Objetivo do exercício
Que bebida Helano tomava no bar, segundo o trecho fornecido?

---------- Trecho fornecido ----------

Na noite em que eu encontrei Helano. Não me lembro de ter visto uma lua tão bonita, redonda, clara e cheia de vida como os olhos de Helano. Era uma conspiração, e hoje disso não duvido. Naquela noite tudo me pareceu brilhante, tudo estava aceso, havia beleza e poeticidade até na sonoridade pungente. Pareço romântica, não? Tequila, fome, carência. Não canso de querer explicar os sentimentos. Senhores, há alguem que não deseje justificá-los ao menos uma vez na vida? Talvez eu seja romântica... Eu era romântica antes de conhecer Helano! Eu fui romântica ao lado de Helano...

Era um bar. Eu, Dulce e Glória acabavamos de chegar, sentamos numa mesa diante da que Helano estava sentado. Bebia vinho, que é a bebida dos apaixonados. Tristão e Isolda bebiam-lhe a última gota pra tornar eterno o amor. Helano escrevia poesias no guardanapo (Me pareceu tão boêmio!) e demonstrava a inconstância e a aura de poeta descrente. Parecia escrever como se as palavras rompesse diques e ele não acompanhasse toda a sua fúria. Helano era um poeta fauvista!

Apaixonei-me por Helano quando ele olhou pra mim. Olhar superficial. Não me considero bonita como Dulce, e nem adorável como Glória, e no entanto, eu provoquei em helano um segundo olhar. Olhar de quem não espera nada, somente para se certificar que não passou desatento. Mas Helano foi incauto, olhou-me a terceira vez. Minha avó dizia, é preciso ter cuidado com as coisas mantidas em sigilo, uma delas é a beleza que triunfava em silêncio. Ela possui qualquer coisa que emudece. Não sei porque eu me lembro disso...

Sucederam-se outros olhares, sorrisos mudos, desejo incontido. Eu desejei Helano naquela noite. Pra me provar mesmo, pelo lascívo poder de provocar a mim mesma. Lancei-me em desafio. Pra sentir de todas as maneiras a minha fraqueza e meu poder de resistência. Nesse embate, claramente perdi. E Helano entrou em mim. Em corpo presente.

---------- Amostra dos dados ----------

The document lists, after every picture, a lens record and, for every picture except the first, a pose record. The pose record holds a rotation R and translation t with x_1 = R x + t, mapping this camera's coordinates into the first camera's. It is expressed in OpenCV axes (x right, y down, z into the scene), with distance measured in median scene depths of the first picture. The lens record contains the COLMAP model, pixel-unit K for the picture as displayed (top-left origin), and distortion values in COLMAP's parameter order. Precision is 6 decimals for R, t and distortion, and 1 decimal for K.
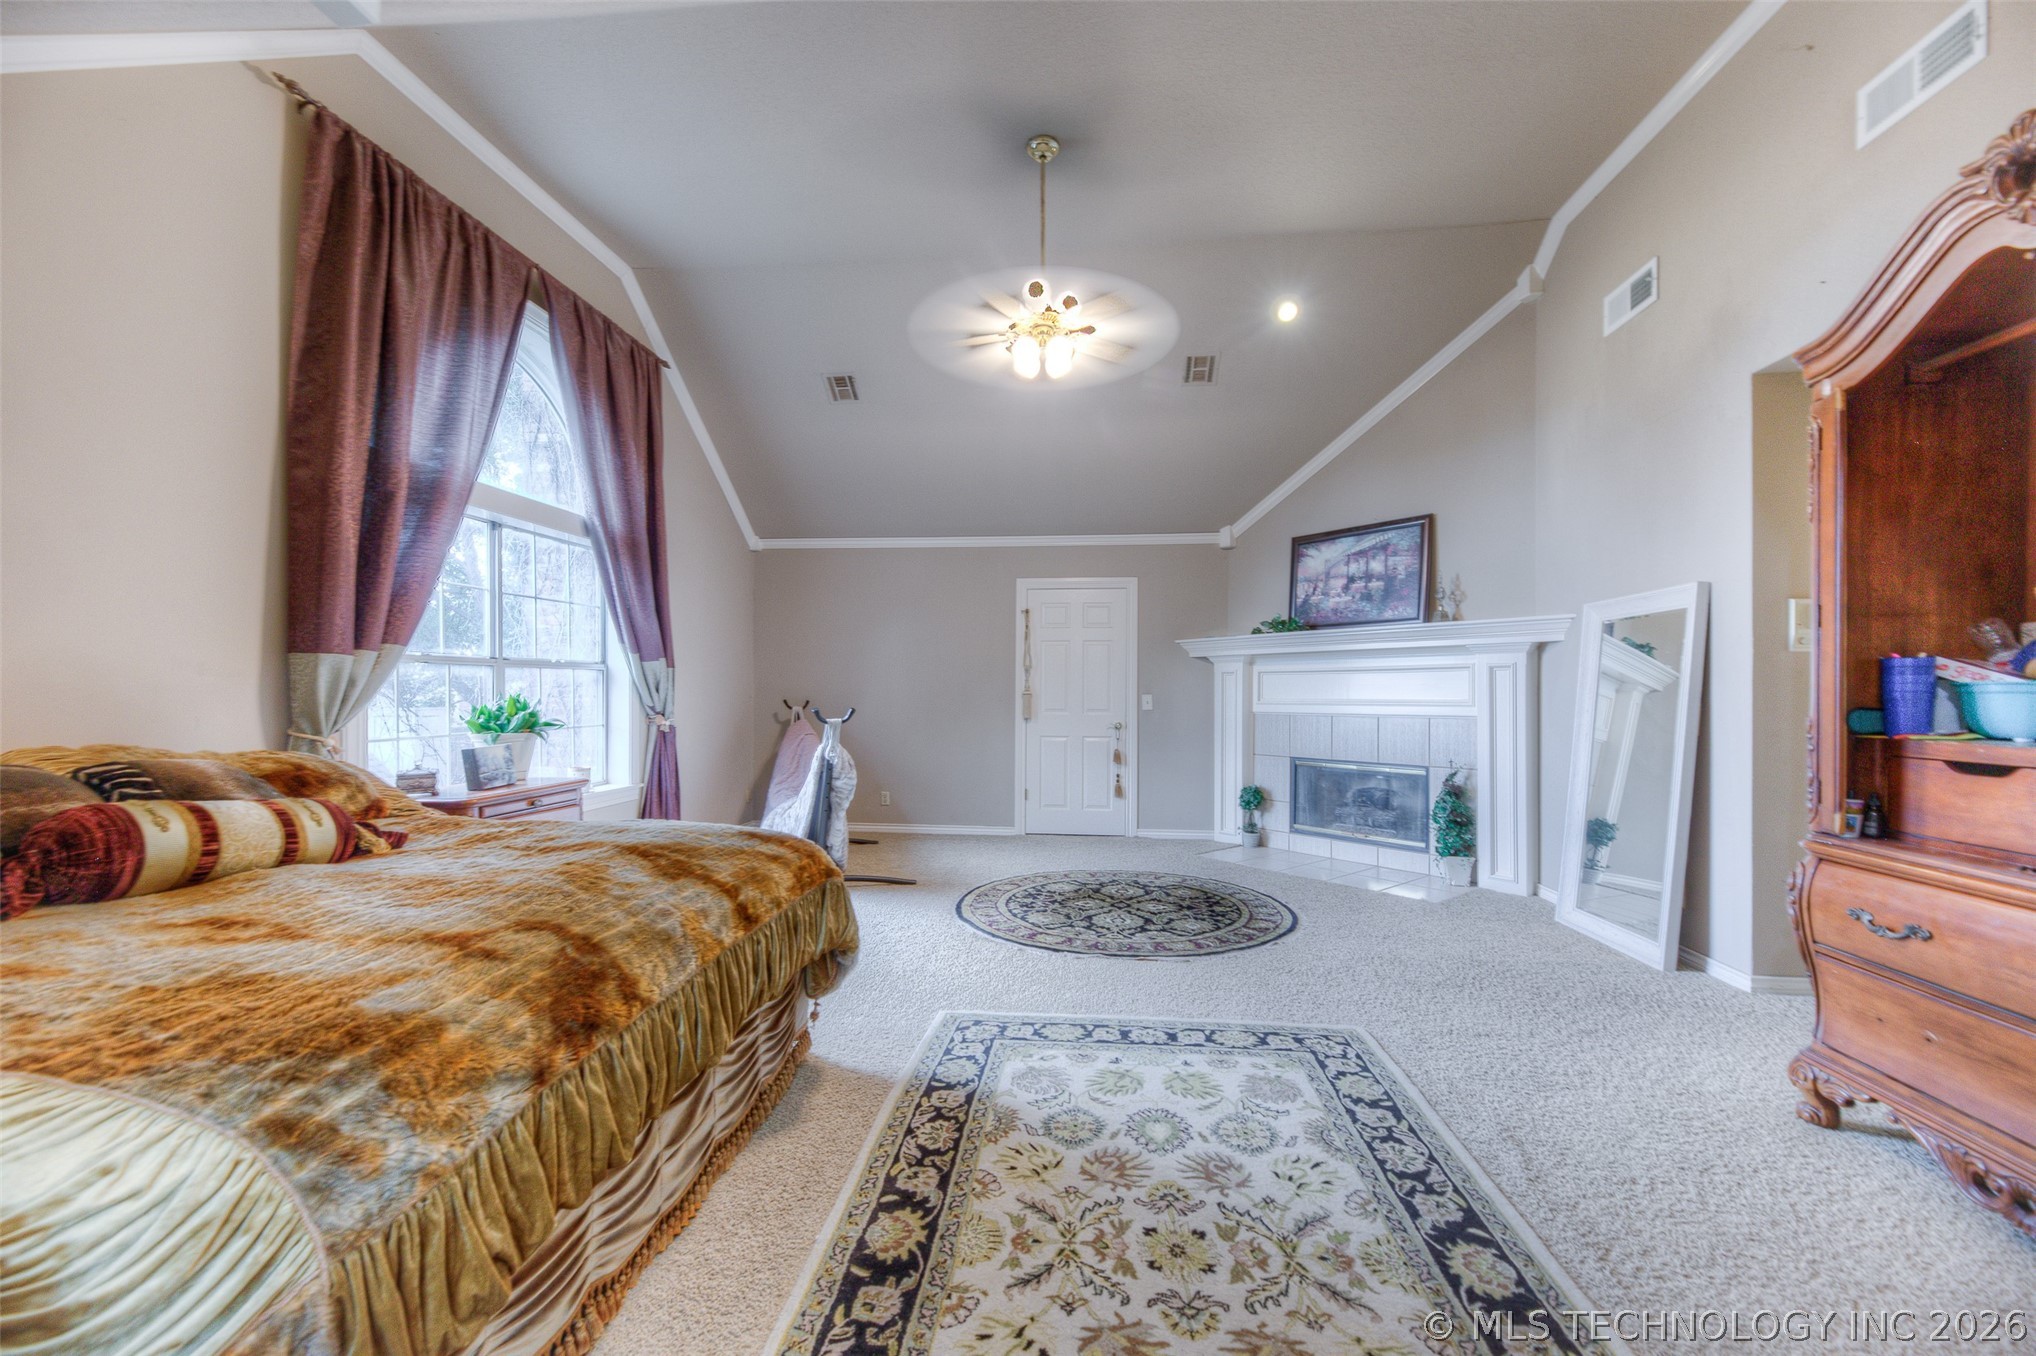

----------

Resultado da tarefa
Helano bebia vinho.